Ten days ago, I was walking with someone to Next House and she asked me what I thought the hardest part of college was. I thought about the question for a while and replied “consistency.” I’ve only been here for a few months, but everything is so fluid in college that I have tremendous control over what I do in my day-to-day life and because of that, it is hard to create a strong structure to my days.
That is in direct opposition to life in high school, when I had a packed schedule of classes every day. To understand why I find consistency so hard in college, I have to explain the way I interact with others. Every day possible I lay out a plan, or a schedule of what I want to do. This way I can understand what relationships I have with people, meaning I know when I’ll see someone, where I’ll meet that person, and what our interactions are about.
There are some people I check problem set answers with, some people I want to catch up with, some people I see movies, go to events, or exercise with, and some people I meet in classes, lounges, or dining halls.
It’s not because I don’t care about people that I try to define the when, how, what, where, and why aspects of our conversations. It’s more appropriate to say that doing so helps me understand what we are and what we’re not, whether we’re pset buddies, exercise buddies, dining buddies, or roommates. However, as any sports coach will tell you, the cone that you are maneuvering around in the gym is not stationary during any actual game. The cone is a person with independent thoughts and instincts.
Similarly, I set up each day thinking that I know what can and will happen, but once the day starts, it is never exactly what I imagine it to be. Well, you know the rest, right? Some days, it’s a variation of what I thought it would be; other days, it is drastically different. Sometimes I will meet someone I don’t expect to meet in a place I don’t expect and catch up with him or her. I might receive a call from a friend telling me about a fight he had with his girlfriend. He’s scared and I’ll console him through it until he’s confident again. There are days when someone wants me to explain something and I’ll spend time working through some problems with them so that they understand it. And some times friends simply show up, like a friend from across the river.
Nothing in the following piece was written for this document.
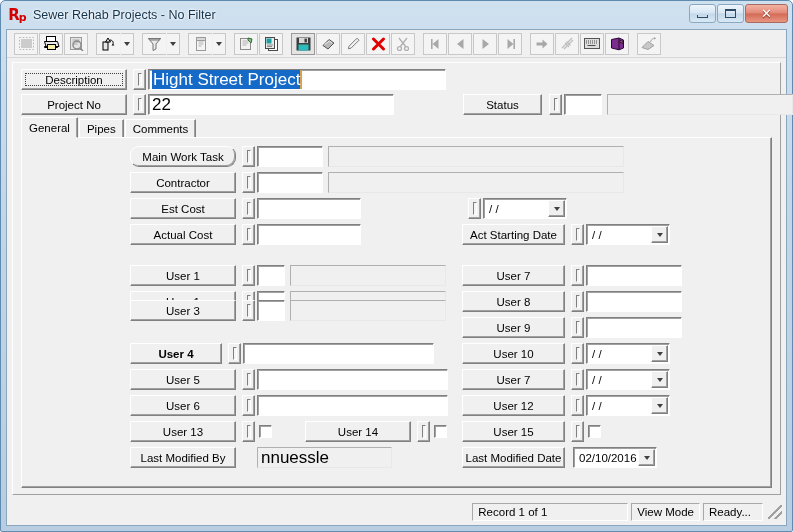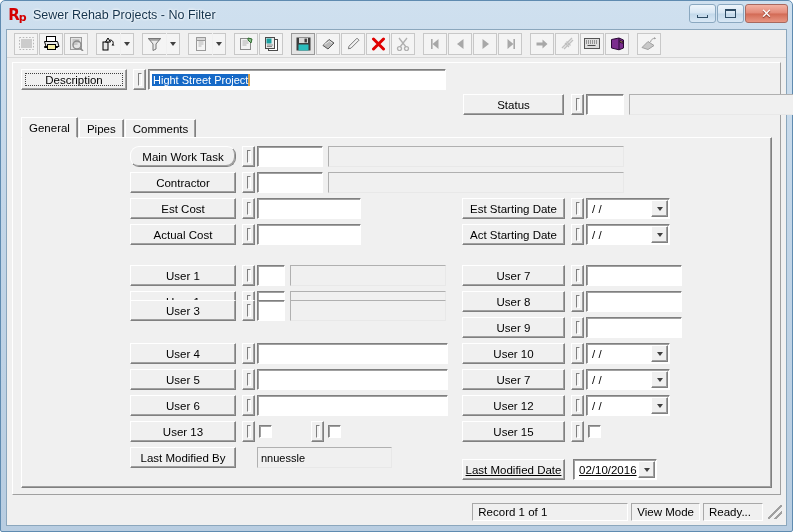"Hight Street Project" .tfield { font-size: 11px -> 17px }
Life is very spontaneous in college, and every day can be so different from the previous day. In some ways that’s liberating, but its free-form nature makes it very hard to maintain consistency. Being in an environment where everything and everyone from your professors, TAs, friends, and classmates are so compact can make life unpredictable. Simple matters like having breakfast, lunch, and dinner can be quite a challenge, as can attending lectures, setting time to work on problem sets, and sleeping at a fixed time.
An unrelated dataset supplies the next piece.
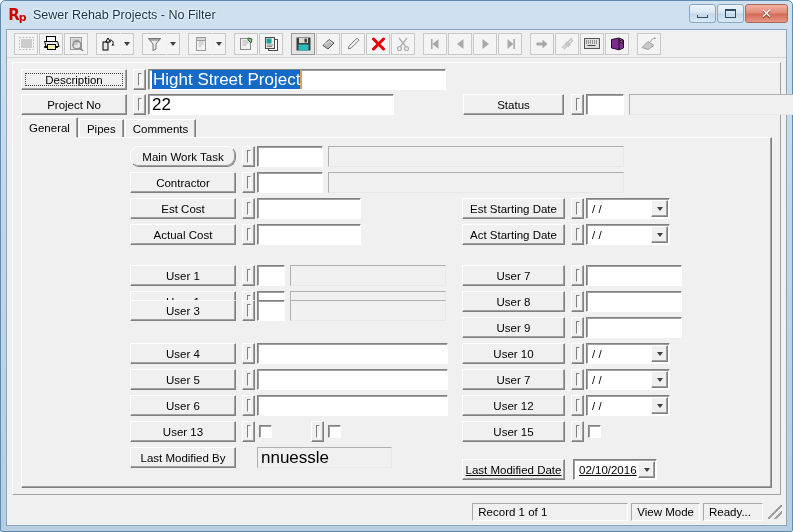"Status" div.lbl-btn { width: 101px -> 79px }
Some days you’re up late and you sleep in late and, well, you know the rest, right? That spontaneity compounded with the acceleration of life here in college makes it hard to concentrate.
If you meet someone or do something you don’t expect to do, that can be fun, but what if something goes wrong? What if you have a fight with your roommate, a disagreement with one of your fraternity brothers or sorority sisters, or a dispute with a friend or significant other? That could throw your day off and more significantly, throw you off. In that situation, I like to laugh and think, “wait a week.” The situation will change tremendously in the span of a week and I don’t have to do anything about it. There are situations in which I can’t, and I can only let it play out, and in those cases, it’s reassuring that it won’t take that long to know the truth. And the truth will set you free.
It can be discouraging to know that no matter how I try to create order, something goes awry, but that’s okay for two reasons. The first is that if everything were to work out as sketched on a blackboard, then nothing would be rewarding anymore. The second, and more important one is that, even on the worst of days when you want to curl up and do nothing, it is wonderful to be here. I have truly found… Well, you know the rest, right?